Re: The reality of sets, on a scale of 1 to 10 [Was: The non-existence of "dark numbers"]

Am Thu, 03 Apr 2025 22:28:44 +0200 schrieb WM:

On 03.04.2025 21:10, Alan Mackenzie wrote:
 

It is not at all difficult to understand. Difficult to understand is
only why cardinality is used at all.

Those two sentences contradict eachother.  Cardinality is used because
it is a sensible way of comparing the size of sets.
 

It is worthless because it cannot describe changes of substance. If
there are |ℕ| natural numbers, then there are |ℕ|^2 positive
fractions.

Yes, and aleph_0^2 = aleph_0.  There are as many positive fractions as
natural numbers.

This is easily contradicted by observing that 1/2 is not a natural
number while all natural numbers are fractions.

No, that is a subset relation („reality”). The identity function is
obviously not a bijection from N to Q.

This was proven by Cantor.  That you don't understand the proof is your
problem, not ours.

I understand that you are duped. And I have explained why. Every pair of
the bijection has almost all elements as successors.
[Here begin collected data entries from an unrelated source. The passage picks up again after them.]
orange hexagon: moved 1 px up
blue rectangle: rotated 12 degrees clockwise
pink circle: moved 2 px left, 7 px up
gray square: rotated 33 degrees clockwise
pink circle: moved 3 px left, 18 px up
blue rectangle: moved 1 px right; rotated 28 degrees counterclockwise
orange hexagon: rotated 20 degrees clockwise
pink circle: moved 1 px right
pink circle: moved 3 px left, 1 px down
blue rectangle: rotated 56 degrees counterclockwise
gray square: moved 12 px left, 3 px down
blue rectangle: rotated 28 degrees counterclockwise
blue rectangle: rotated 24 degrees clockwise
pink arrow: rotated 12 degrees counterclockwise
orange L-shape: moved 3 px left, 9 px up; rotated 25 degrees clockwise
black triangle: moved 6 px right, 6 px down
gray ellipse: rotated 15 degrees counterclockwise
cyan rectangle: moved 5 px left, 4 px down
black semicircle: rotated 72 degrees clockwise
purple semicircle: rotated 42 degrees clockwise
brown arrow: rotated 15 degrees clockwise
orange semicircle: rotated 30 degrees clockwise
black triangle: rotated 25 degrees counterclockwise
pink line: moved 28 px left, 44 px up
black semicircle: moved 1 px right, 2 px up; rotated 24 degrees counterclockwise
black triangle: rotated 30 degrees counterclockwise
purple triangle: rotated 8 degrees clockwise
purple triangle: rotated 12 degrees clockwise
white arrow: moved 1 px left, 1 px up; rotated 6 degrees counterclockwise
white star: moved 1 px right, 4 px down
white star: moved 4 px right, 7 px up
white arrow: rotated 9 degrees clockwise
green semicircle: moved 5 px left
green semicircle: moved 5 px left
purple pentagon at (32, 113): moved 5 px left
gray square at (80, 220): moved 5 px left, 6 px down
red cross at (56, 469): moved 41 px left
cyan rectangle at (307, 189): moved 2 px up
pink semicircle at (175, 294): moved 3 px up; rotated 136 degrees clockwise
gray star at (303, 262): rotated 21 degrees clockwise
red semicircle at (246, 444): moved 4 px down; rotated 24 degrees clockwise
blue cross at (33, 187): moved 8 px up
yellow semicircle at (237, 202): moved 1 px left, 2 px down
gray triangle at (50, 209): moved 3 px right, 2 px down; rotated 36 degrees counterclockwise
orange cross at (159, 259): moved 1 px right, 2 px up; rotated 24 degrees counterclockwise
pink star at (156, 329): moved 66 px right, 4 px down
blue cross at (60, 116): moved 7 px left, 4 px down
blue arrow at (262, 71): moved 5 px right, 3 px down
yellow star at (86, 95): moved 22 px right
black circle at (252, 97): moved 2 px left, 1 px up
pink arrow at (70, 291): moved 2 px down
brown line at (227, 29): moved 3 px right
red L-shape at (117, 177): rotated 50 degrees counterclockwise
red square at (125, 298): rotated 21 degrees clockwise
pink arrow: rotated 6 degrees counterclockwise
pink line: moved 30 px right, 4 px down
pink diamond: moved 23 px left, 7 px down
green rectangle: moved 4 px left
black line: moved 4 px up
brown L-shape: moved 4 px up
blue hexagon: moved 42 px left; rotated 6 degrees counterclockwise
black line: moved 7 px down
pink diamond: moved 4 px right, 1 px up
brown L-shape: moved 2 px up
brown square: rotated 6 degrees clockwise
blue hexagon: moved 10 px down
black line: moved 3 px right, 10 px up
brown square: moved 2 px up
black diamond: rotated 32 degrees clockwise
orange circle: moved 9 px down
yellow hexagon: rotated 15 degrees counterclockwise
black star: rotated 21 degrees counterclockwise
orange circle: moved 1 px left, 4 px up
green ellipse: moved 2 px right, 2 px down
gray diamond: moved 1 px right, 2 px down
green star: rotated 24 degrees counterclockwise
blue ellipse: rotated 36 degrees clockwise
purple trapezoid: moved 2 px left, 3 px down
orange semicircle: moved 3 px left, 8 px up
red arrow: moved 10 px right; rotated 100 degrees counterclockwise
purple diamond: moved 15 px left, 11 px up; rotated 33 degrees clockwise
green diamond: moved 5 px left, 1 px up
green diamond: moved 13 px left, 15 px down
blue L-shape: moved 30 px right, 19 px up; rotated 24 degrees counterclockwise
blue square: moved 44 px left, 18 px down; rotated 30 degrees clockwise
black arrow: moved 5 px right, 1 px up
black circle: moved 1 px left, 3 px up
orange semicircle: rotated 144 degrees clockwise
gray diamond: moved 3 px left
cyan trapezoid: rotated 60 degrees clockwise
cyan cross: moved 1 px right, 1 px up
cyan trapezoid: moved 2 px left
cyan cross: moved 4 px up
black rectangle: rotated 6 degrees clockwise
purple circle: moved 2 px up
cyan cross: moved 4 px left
Bijections aren’t ordered.

The cardinality is the same because it counts only the first elements.

That's a meaningless concatenation of words.

It is a pity that you can't understand. Every natural number that you
can use in a bijection has finitely many predecessors but infinitely
many successors which will never be used.

No, a bijection can be an infinite set of pairs - must be, if the sets
are infinite.

"So that each element of the set stands at a definite position of this
sequence."  That has no relevance to anything at issue here.  In
particular, it has no relevance to the loss of your favourite set
element caused by an infinite sequence of transpositions.

Just this is excluded. Only definite positions are admitted. No evasion
into the infinite.

Then you cannot talk about the limit.

--
Am Sat, 20 Jul 2024 12:35:31 +0000 schrieb WM in sci.math:
It is not guaranteed that n+1 exists for every n.